Embed Tags in Shared IaC Modules

Mandatory tags become required input variables in all shared Terraform modules, CloudFormation templates, and Bicep modules. Teams cannot deploy without providing them.

# Terraform example — mandatory tag variable
variable "mandatory_tags" {
  type = object({
    cost_center   = string
    business_unit = string
    application   = string
    environment   = string
    owner         = string
  })
  validation {
    condition = contains(
      ["prod","stg","dev","sbx"],
      var.mandatory_tags.environment
    )
    error_message = "environment must be: prod, stg, dev, sbx"
  }
}

locals {
  all_tags = merge(var.mandatory_tags, {
    managed-by   = "terraform"
    created-date = formatdate("YYYY-MM-DD", timestamp())
  })
}

This catches ~80–90% of violations. It misses console deployments, CLI one-offs, and resources auto-created by managed services.

Add CI/CD Pipeline Validation

Add a scanning step to every CI/CD pipeline that deploys infrastructure. Start in warning mode, then promote to blocking mode after 2 weeks.

ToolWhat It Does
tflintTerraform linter with custom rules for required tags
checkovPolicy-as-code scanner (Terraform, CF, ARM, Bicep)
OPA / RegoGeneral-purpose policy engine for plan output
SentinelHashiCorp policy-as-code (Terraform Cloud/Enterprise)
Pipeline flow:
  git push
    → pre-commit: tflint (local, fast)
    → CI step 1: checkov / OPA scan
    → CI step 2: terraform plan
    → CI step 3: policy eval on plan output
    → CI step 4: terraform apply (only if all pass)

Deploy Cloud-Native Policies

Roll out in three phases: Audit → Enablement → Deny over ~4 weeks.
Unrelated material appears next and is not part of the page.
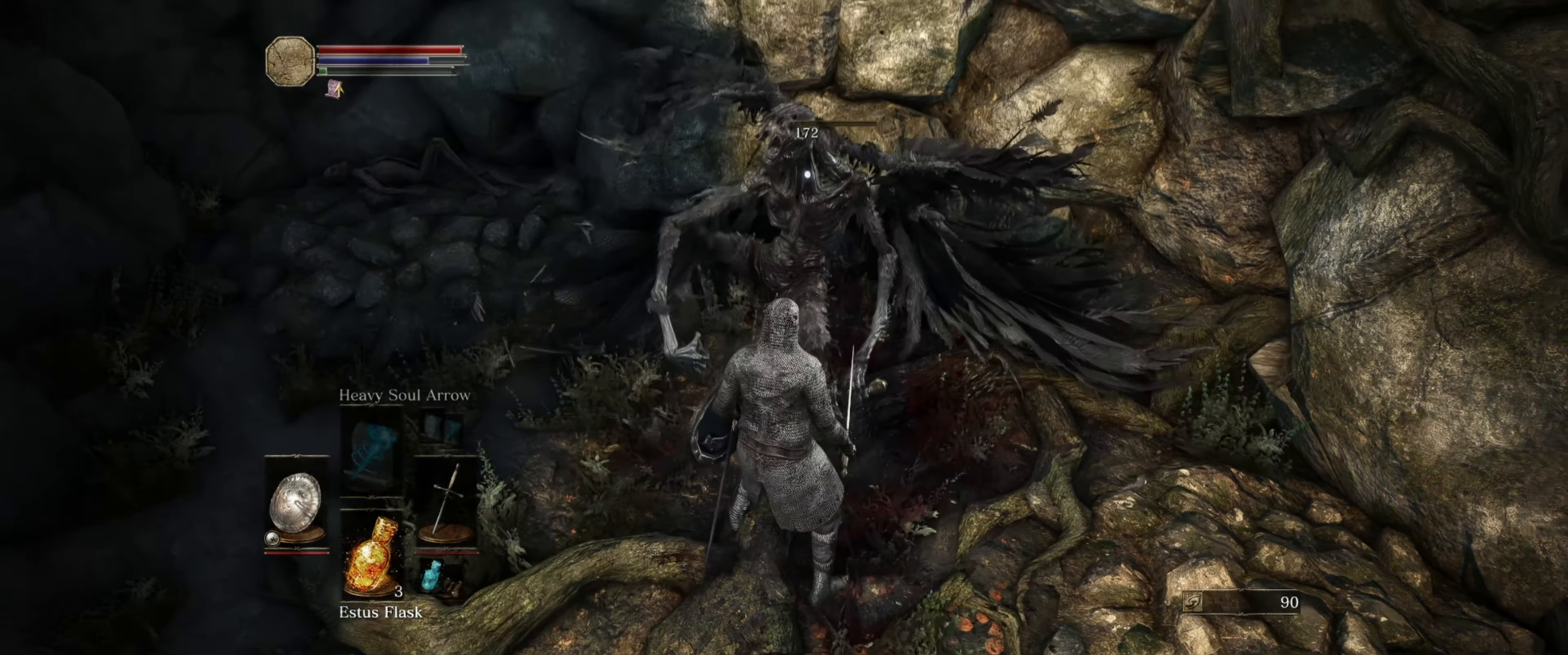
{"buttons": [], "left_stick": "right", "right_stick": "right", "events": [[217, "right_stick", "right"], [333, "left_stick", "right"]]}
AWS — Service Control Policies (SCPs)

{
  "Effect": "Deny",
  "Action": ["ec2:RunInstances", "rds:CreateDBInstance", "s3:CreateBucket"],
  "Resource": "*",
  "Condition": {
    "Null": {
      "aws:RequestTag/cost-center": "true",
      "aws:RequestTag/environment": "true",
      "aws:RequestTag/owner": "true"
    }
  }
}

Also deploy AWS Tag Policies at OU level for allowed values and case enforcement.

Azure — Azure Policy

Use built-in policies: “Require a tag and its value on resources” and “Inherit a tag from the resource group / subscription if missing”. Assign at Management Group scope for org-wide coverage. Start with Audit effect, then promote to Deny.

Enable Cost Management Tag Inheritance in settings — this propagates Subscription/RG tags to cost records even if resources themselves are untagged. Azure has the strongest inheritance story of all three providers.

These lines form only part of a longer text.